St. Frances Xavier Cabrini
Maria Francesca Cabrini was born on July 15, 1850, at Sant'Angelo Lodigiano. The young girl was drawn toward a life of religious service at an early age, influenced by her older sister, a schoolteacher; her uncle, a priest who captured her imagination with tales of missionary work; and the Daughters of the Sacred Heart, who prepared her for a normal school diploma in 1870. Francesca, who had already vowed herself to virginity at the age of 12, tried to enter the Daughters of the Sacred Heart in 1872 but was denied on grounds of health. She had contracted smallpox while caring for the sick during an epidemic, and though recovered she did not seem physically strong. After brief employment as a teacher in Virdardo, she was persuaded to do charitable work in an orphanage at Codogno, where in 1877 she made her vows. In the same year she was appointed prioress of her new foundation, the Institute of Missionary Sisters of the Sacred Heart, which consisted at the outset of seven orphaned girls whom she had trained. As head of a religious order, she was entitled to be called "Mother."

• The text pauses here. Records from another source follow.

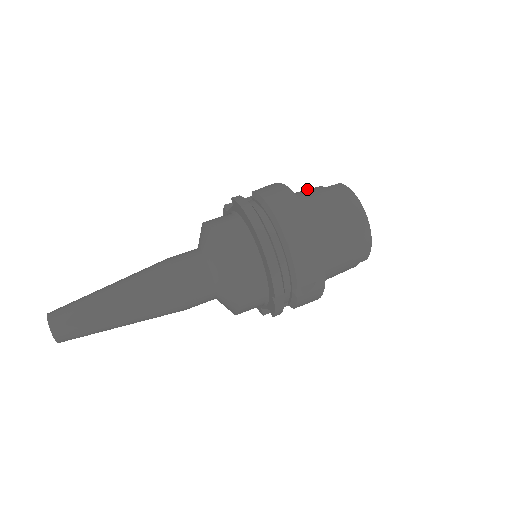
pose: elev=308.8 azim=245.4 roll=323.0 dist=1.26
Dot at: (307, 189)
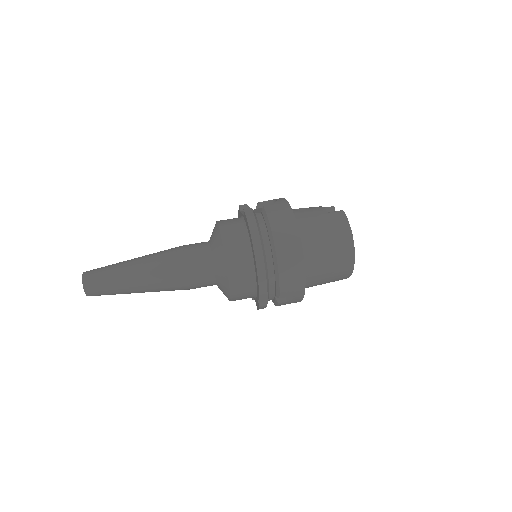
Dot at: (313, 209)
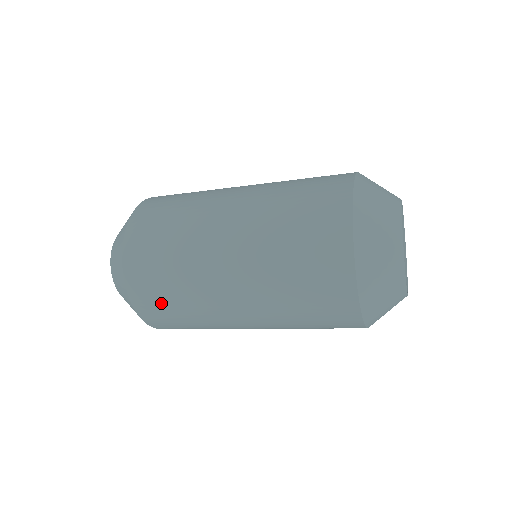
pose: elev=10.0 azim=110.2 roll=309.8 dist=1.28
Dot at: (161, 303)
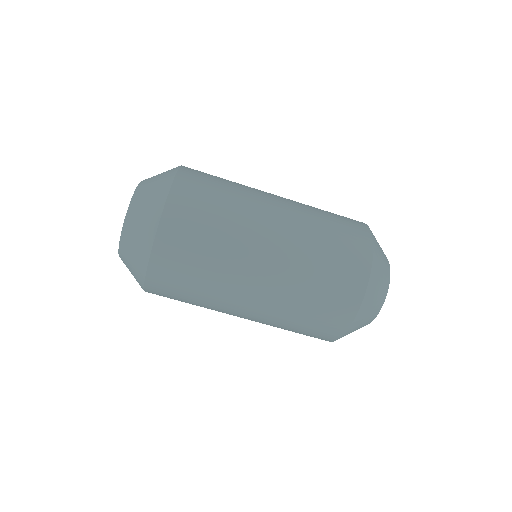
Dot at: (194, 229)
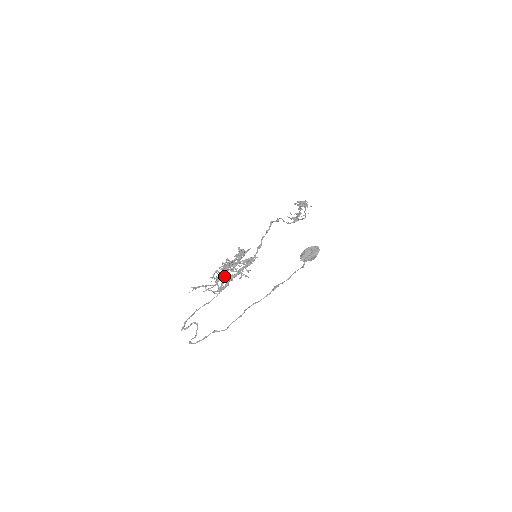
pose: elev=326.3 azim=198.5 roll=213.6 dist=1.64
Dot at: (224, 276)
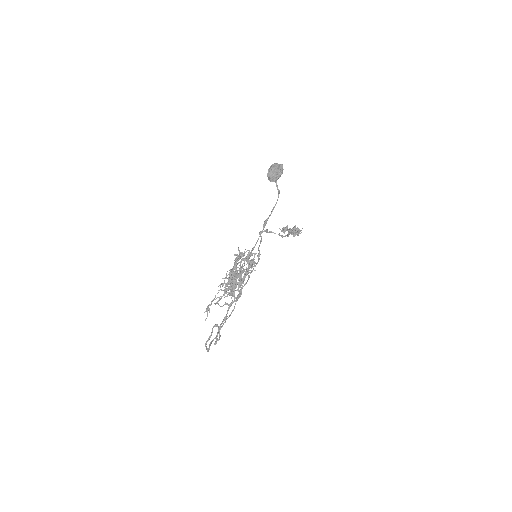
Dot at: (231, 283)
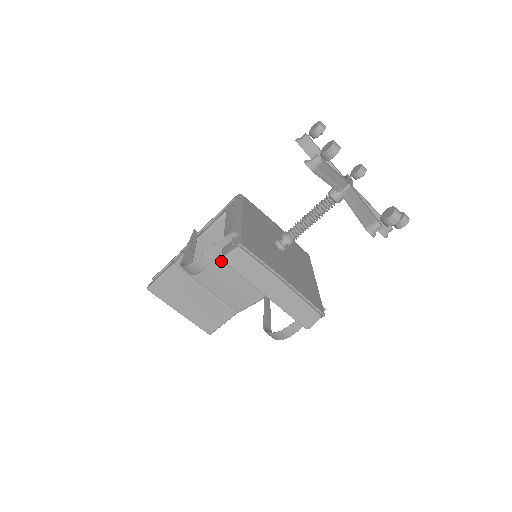
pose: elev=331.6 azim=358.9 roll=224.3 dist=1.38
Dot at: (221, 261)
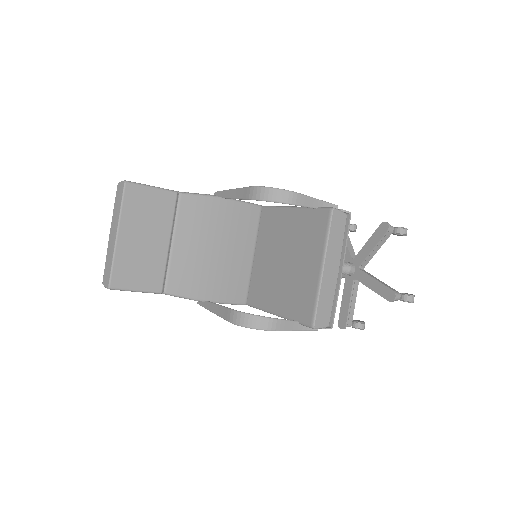
Dot at: (217, 233)
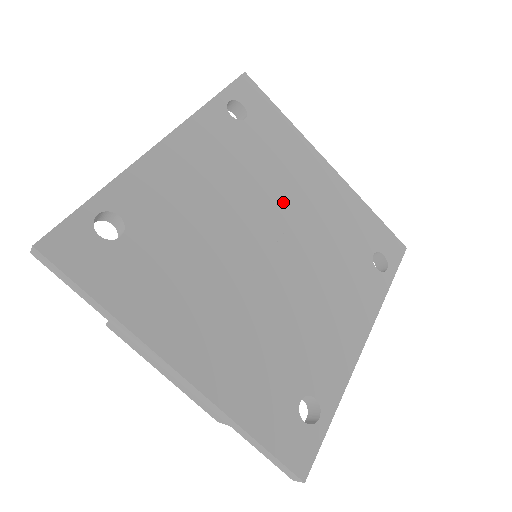
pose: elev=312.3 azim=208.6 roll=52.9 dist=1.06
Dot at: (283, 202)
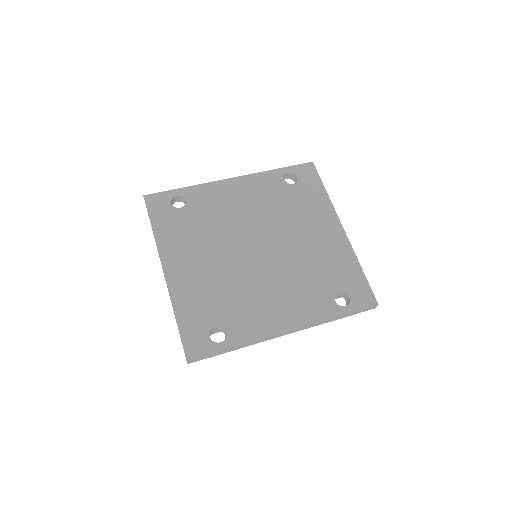
Dot at: (286, 232)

Mother Cabrini had much to do in Italy, but she soon craved fulfillment of a lifelong wish to do missionary work in China. Pope Leo XIII and Bishop Scalabrini of Piacenza instead urged her to carry her talents to Italian immigrants in the slums of the United States, and dutifully but reluctantly she sailed in 1889 with six sisters. From modest beginnings in the New York City area Mother Cabrini and her followers gradually built a national and international network of some 70 institutions. In 1909 she became an American citizen. Her journeys in behalf of her mission, including 30 crossings of the Atlantic, occupied much of her time and energy, though she remained physically frail throughout her life. When World War I broke out in Europe, she dedicated her hospitals and nuns in Italy to the war effort there. On Dec. 22, 1917, after a brief illness, she died of malaria in her own Columbus Hospital in Chicago.
Cardinal George Mundelein of Chicago and others launched the process of her canonization in 1928. She was pronounced venerable in 1933, beatified in 1938, and canonized in 1946. Her remains, originally at West Park, N.Y., are now enshrined in the chapel of the Blessed Mother Cabrini High School in New York City. St. Frances Xavier Cabrini, though declared to have effected the two miracles necessary for canonization, is best remembered for her energetic labors among immigrants and the poor in the United States and for the establishment and staffing of orphanages, schools, hospitals, convents, and other facilities throughout the world.
Further Reading on St. Frances Xavier Cabrini
There are many biographies of St. Frances Xavier Cabrini, including Frances Parkinson Keyes's popular account, Mother Cabrini: Missionary to the World (1959). More scholarly are the work by a Benedictine of Stanbrook Abbey, Frances Xavier Cabrini (1944); Theodore Maynard, Too Small a World: The Life of Francesca Cabrini (1945); and Pietro Di Donato, Immigrant Saint: The Life of Mother Cabrini (1960).